======== Entries provided ========

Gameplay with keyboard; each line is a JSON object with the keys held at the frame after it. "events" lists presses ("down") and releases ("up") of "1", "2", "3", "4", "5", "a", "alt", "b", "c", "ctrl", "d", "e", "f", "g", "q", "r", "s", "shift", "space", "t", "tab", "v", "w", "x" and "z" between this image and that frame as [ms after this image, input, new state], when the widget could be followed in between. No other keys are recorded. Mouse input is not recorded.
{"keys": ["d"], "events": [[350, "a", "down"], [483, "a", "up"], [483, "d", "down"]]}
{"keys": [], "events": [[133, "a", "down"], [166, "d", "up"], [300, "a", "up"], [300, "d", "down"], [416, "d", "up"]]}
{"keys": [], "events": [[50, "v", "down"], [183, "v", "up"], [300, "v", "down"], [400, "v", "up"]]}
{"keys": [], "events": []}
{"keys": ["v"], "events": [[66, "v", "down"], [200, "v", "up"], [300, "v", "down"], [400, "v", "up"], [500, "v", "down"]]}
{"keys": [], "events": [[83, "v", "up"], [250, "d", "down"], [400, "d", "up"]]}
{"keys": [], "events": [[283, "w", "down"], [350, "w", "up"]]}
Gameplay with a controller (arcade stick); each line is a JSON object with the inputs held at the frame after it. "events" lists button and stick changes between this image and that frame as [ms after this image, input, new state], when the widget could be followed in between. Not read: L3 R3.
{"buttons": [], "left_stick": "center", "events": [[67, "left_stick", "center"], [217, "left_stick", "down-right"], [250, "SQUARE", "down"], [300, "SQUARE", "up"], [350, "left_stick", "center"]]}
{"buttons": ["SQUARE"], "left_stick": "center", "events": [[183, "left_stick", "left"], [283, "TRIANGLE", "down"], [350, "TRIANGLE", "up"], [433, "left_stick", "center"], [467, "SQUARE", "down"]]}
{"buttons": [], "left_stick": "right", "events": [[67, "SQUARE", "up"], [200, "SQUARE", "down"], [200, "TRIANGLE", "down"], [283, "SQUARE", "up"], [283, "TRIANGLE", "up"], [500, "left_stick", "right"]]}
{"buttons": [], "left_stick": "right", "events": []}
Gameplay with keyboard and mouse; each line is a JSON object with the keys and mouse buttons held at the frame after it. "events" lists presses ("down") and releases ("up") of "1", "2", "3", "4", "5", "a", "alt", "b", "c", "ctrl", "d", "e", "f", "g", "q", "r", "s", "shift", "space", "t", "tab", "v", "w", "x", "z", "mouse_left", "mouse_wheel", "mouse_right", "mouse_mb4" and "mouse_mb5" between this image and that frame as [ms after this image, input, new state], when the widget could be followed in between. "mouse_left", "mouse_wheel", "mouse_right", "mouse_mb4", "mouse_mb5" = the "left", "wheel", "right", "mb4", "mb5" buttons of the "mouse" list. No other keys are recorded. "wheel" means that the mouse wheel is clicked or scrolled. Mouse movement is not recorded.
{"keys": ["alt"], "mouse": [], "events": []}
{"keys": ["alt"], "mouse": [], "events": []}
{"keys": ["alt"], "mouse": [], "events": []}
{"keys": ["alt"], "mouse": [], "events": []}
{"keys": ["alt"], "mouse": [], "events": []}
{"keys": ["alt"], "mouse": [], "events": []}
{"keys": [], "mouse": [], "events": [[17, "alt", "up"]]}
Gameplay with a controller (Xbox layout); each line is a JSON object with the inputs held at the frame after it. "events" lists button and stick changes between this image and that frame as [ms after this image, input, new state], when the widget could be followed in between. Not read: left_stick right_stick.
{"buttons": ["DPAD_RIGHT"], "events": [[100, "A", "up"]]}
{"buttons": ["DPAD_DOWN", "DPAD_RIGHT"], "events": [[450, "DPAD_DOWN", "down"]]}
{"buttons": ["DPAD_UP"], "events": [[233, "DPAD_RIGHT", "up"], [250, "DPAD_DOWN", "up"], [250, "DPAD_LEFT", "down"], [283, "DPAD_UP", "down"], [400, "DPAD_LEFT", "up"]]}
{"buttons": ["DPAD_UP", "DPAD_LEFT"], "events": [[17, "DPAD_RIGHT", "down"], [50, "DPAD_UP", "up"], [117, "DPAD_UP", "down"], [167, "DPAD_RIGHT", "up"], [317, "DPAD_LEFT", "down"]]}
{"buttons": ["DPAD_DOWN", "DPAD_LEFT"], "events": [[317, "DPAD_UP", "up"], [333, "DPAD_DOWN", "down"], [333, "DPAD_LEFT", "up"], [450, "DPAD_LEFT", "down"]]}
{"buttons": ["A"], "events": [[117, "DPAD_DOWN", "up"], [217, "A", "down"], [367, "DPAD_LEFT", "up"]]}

========

__Activity__: Reproduce the material word for word. Leave nothing out.

__Answer to this task__:
Gameplay with keyboard; each line is a JSON object with the keys held at the frame after it. "events" lists presses ("down") and releases ("up") of "1", "2", "3", "4", "5", "a", "alt", "b", "c", "ctrl", "d", "e", "f", "g", "q", "r", "s", "shift", "space", "t", "tab", "v", "w", "x" and "z" between this image and that frame as [ms after this image, input, new state], when the widget could be followed in between. No other keys are recorded. Mouse input is not recorded.
{"keys": ["d"], "events": [[350, "a", "down"], [483, "a", "up"], [483, "d", "down"]]}
{"keys": [], "events": [[133, "a", "down"], [166, "d", "up"], [300, "a", "up"], [300, "d", "down"], [416, "d", "up"]]}
{"keys": [], "events": [[50, "v", "down"], [183, "v", "up"], [300, "v", "down"], [400, "v", "up"]]}
{"keys": [], "events": []}
{"keys": ["v"], "events": [[66, "v", "down"], [200, "v", "up"], [300, "v", "down"], [400, "v", "up"], [500, "v", "down"]]}
{"keys": [], "events": [[83, "v", "up"], [250, "d", "down"], [400, "d", "up"]]}
{"keys": [], "events": [[283, "w", "down"], [350, "w", "up"]]}
Gameplay with a controller (arcade stick); each line is a JSON object with the inputs held at the frame after it. "events" lists button and stick changes between this image and that frame as [ms after this image, input, new state], when the widget could be followed in between. Not read: L3 R3.
{"buttons": [], "left_stick": "center", "events": [[67, "left_stick", "center"], [217, "left_stick", "down-right"], [250, "SQUARE", "down"], [300, "SQUARE", "up"], [350, "left_stick", "center"]]}
{"buttons": ["SQUARE"], "left_stick": "center", "events": [[183, "left_stick", "left"], [283, "TRIANGLE", "down"], [350, "TRIANGLE", "up"], [433, "left_stick", "center"], [467, "SQUARE", "down"]]}
{"buttons": [], "left_stick": "right", "events": [[67, "SQUARE", "up"], [200, "SQUARE", "down"], [200, "TRIANGLE", "down"], [283, "SQUARE", "up"], [283, "TRIANGLE", "up"], [500, "left_stick", "right"]]}
{"buttons": [], "left_stick": "right", "events": []}
Gameplay with keyboard and mouse; each line is a JSON object with the keys and mouse buttons held at the frame after it. "events" lists presses ("down") and releases ("up") of "1", "2", "3", "4", "5", "a", "alt", "b", "c", "ctrl", "d", "e", "f", "g", "q", "r", "s", "shift", "space", "t", "tab", "v", "w", "x", "z", "mouse_left", "mouse_wheel", "mouse_right", "mouse_mb4" and "mouse_mb5" between this image and that frame as [ms after this image, input, new state], when the widget could be followed in between. "mouse_left", "mouse_wheel", "mouse_right", "mouse_mb4", "mouse_mb5" = the "left", "wheel", "right", "mb4", "mb5" buttons of the "mouse" list. No other keys are recorded. "wheel" means that the mouse wheel is clicked or scrolled. Mouse movement is not recorded.
{"keys": ["alt"], "mouse": [], "events": []}
{"keys": ["alt"], "mouse": [], "events": []}
{"keys": ["alt"], "mouse": [], "events": []}
{"keys": ["alt"], "mouse": [], "events": []}
{"keys": ["alt"], "mouse": [], "events": []}
{"keys": ["alt"], "mouse": [], "events": []}
{"keys": [], "mouse": [], "events": [[17, "alt", "up"]]}
Gameplay with a controller (Xbox layout); each line is a JSON object with the inputs held at the frame after it. "events" lists button and stick changes between this image and that frame as [ms after this image, input, new state], when the widget could be followed in between. Not read: left_stick right_stick.
{"buttons": ["DPAD_RIGHT"], "events": [[100, "A", "up"]]}
{"buttons": ["DPAD_DOWN", "DPAD_RIGHT"], "events": [[450, "DPAD_DOWN", "down"]]}
{"buttons": ["DPAD_UP"], "events": [[233, "DPAD_RIGHT", "up"], [250, "DPAD_DOWN", "up"], [250, "DPAD_LEFT", "down"], [283, "DPAD_UP", "down"], [400, "DPAD_LEFT", "up"]]}
{"buttons": ["DPAD_UP", "DPAD_LEFT"], "events": [[17, "DPAD_RIGHT", "down"], [50, "DPAD_UP", "up"], [117, "DPAD_UP", "down"], [167, "DPAD_RIGHT", "up"], [317, "DPAD_LEFT", "down"]]}
{"buttons": ["DPAD_DOWN", "DPAD_LEFT"], "events": [[317, "DPAD_UP", "up"], [333, "DPAD_DOWN", "down"], [333, "DPAD_LEFT", "up"], [450, "DPAD_LEFT", "down"]]}
{"buttons": ["A"], "events": [[117, "DPAD_DOWN", "up"], [217, "A", "down"], [367, "DPAD_LEFT", "up"]]}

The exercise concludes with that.